Batch multi-modal queries: text, symbols, patterns, semantic, hybrid, conversation. Token budget mechanism fills context with highest-signal results.

−77%
Token reduction
3-5 sequential search calls
Native baseline
1 vs 3
Calls (CS vs native)
9,200 vs 40,000
Tokens (CS vs native)

What it does

CodeSift’s most powerful retrieval tool. Accepts an array of queries of different types and returns combined results within a shared token budget.

Supported query types:

TypeEquivalent to
textsearch_text
symbolssearch_symbols
patternssearch_patterns
semanticEmbedding-based conceptual search
hybridSemantic + BM25 via Reciprocal Rank Fusion
conversationsearch_conversations

Example

{
  "queries": [
    { "type": "text", "query": "TODO", "file_pattern": "*.ts" },
    { "type": "symbols", "query": "create", "kind": "function" },
    { "type": "semantic", "query": "how does caching work?" },
    { "type": "conversation", "query": "why we chose Redis" }
  ],
  "token_budget": 10000
}

Benchmark

CodebaseNative (3 calls)CodeSiftReduction
CLI tool (382 files)13,022 tok2,996 tok−77%
i18n platform (1,200+ files)15,263 tok3,672 tok−76%
Full-stack app (4,127 files)11,767 tok2,483 tok−79%

Token budget mechanism

You tell the tool how much context window you can afford.

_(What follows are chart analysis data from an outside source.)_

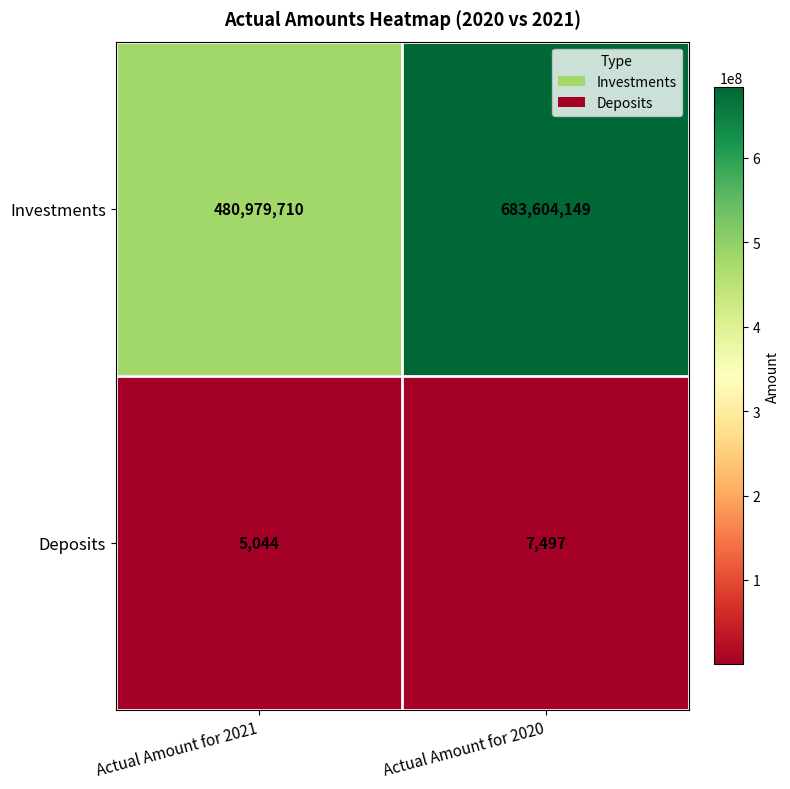

How many series are shown in this chart?

2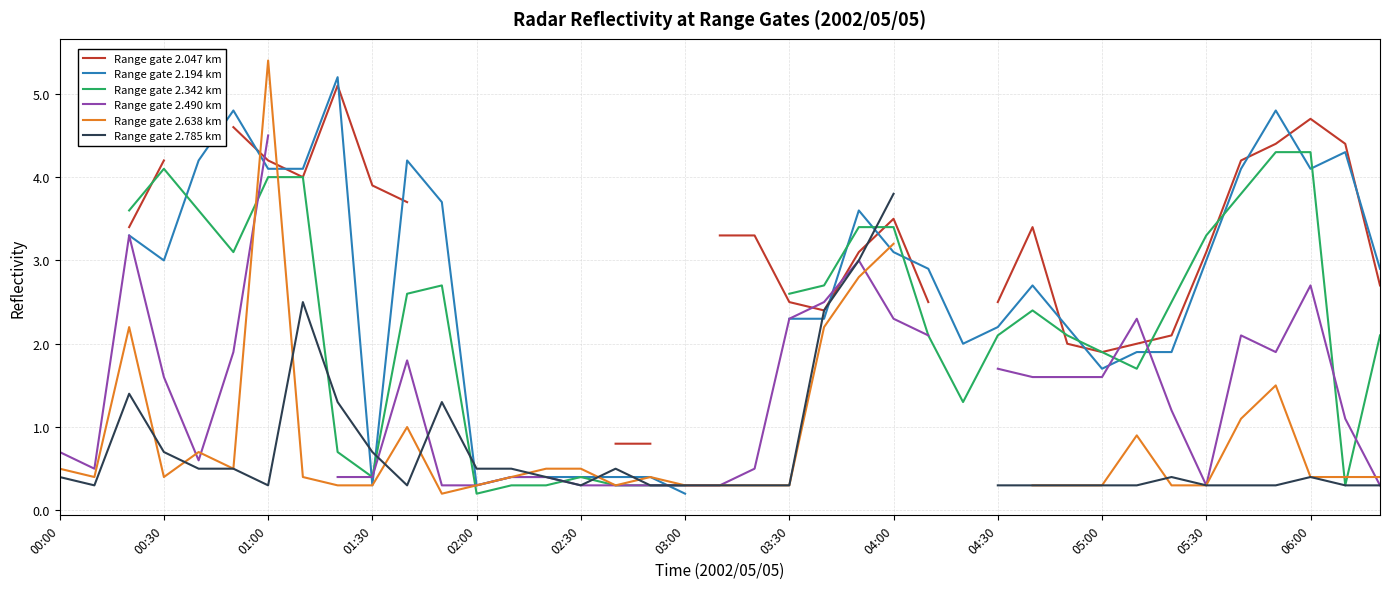

What are all the series names shown in the legend?

Range gate 2.047 km, Range gate 2.194 km, Range gate 2.342 km, Range gate 2.490 km, Range gate 2.638 km, Range gate 2.785 km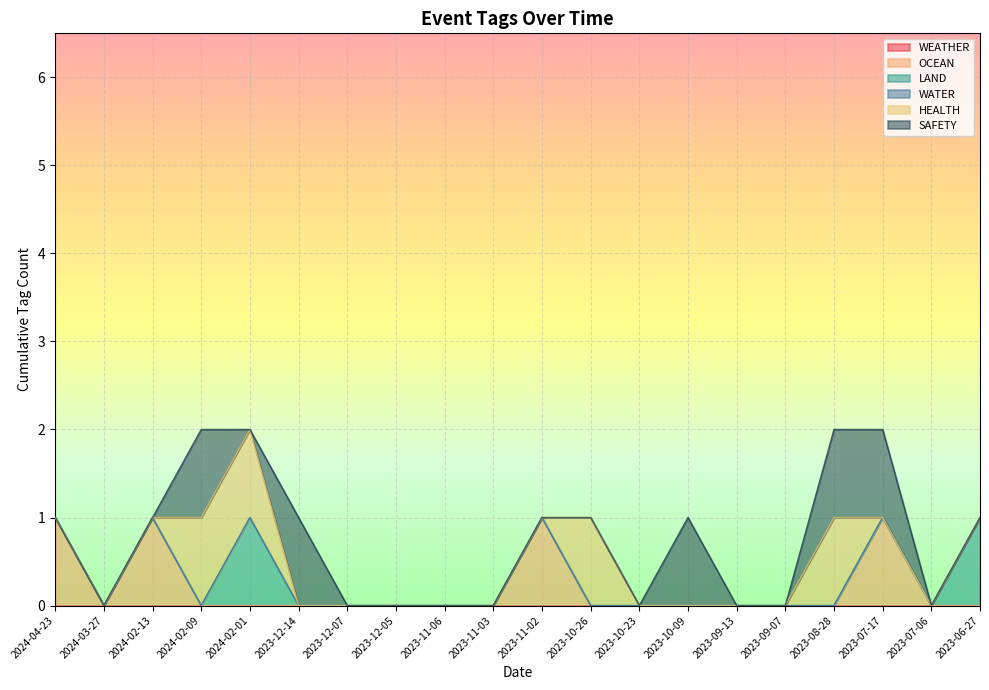

What position from the left is 2023-09-07?

16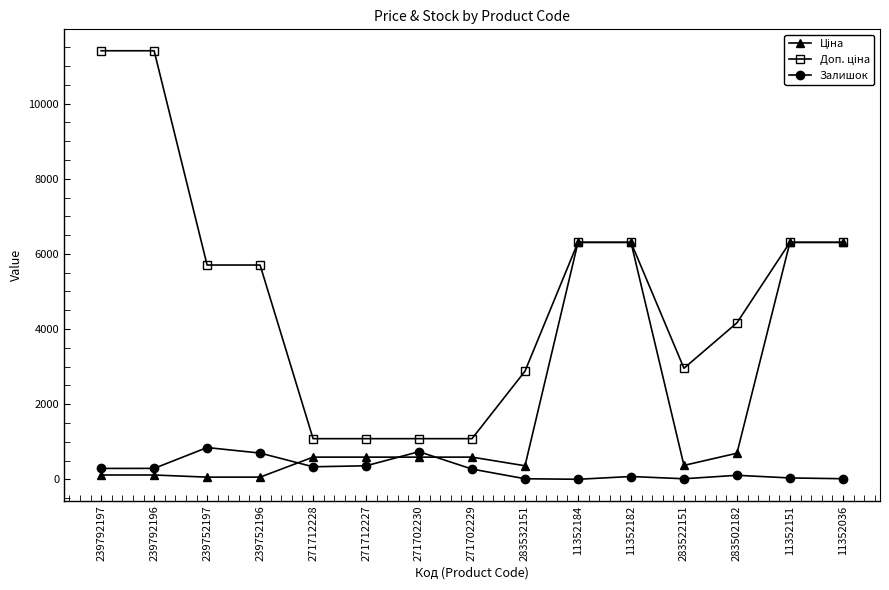

The value of Залишок at 271702229 is 272.0. True or false?

True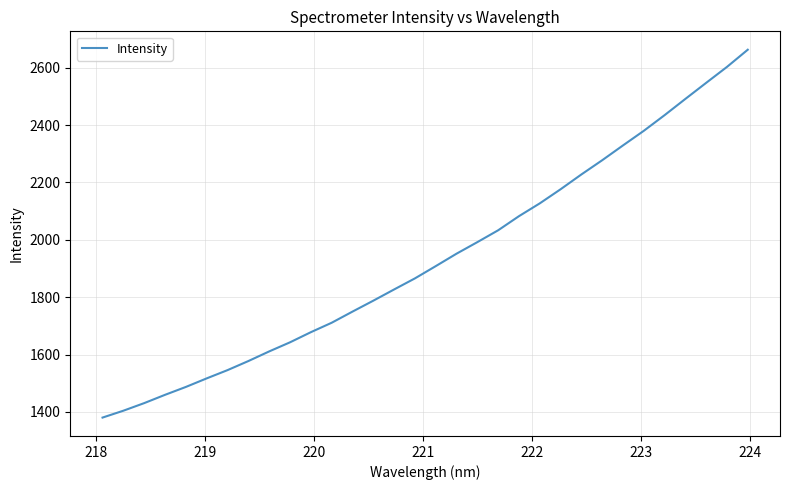

What is the difference between the maximum and minimum values?

1282.1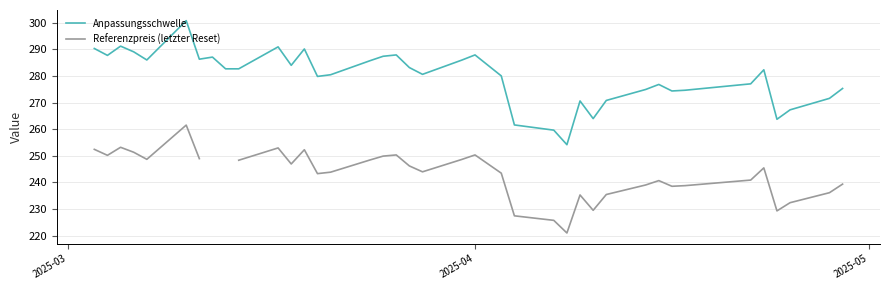

What is the greatest value displayed?

300.8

It fills that space with the highest-signal results across all query types, proportionally. Native tools return everything and let the model figure it out.

Sequential hints

After 3+ consecutive search calls on the same repo, CodeSift automatically prepends a hint suggesting codebase_retrieval to batch them. This nudges agents toward more efficient patterns.

When to use

  • You need 3+ different types of information
  • Complex investigation tasks
  • “Find everything related to X” queries
  • Token budget is constrained

When to use something else

  • Single-purpose search → use the specific tool (search_text, search_symbols)
  • Just need a file outline → get_file_outline
  • Understanding a feature → assemble_context may be simpler

Benchmark note

This benchmark compares CodeSift against the closest practical native workflow an agent would use for the same task. For some tools, that baseline is a direct shell equivalent such as rg or find. For AST-aware, graph-aware, and LSP-backed tools, the baseline is a multi-step workflow rather than a strictly identical command. Results should be read as agent-workflow comparisons: token cost, call count, and practical context efficiency.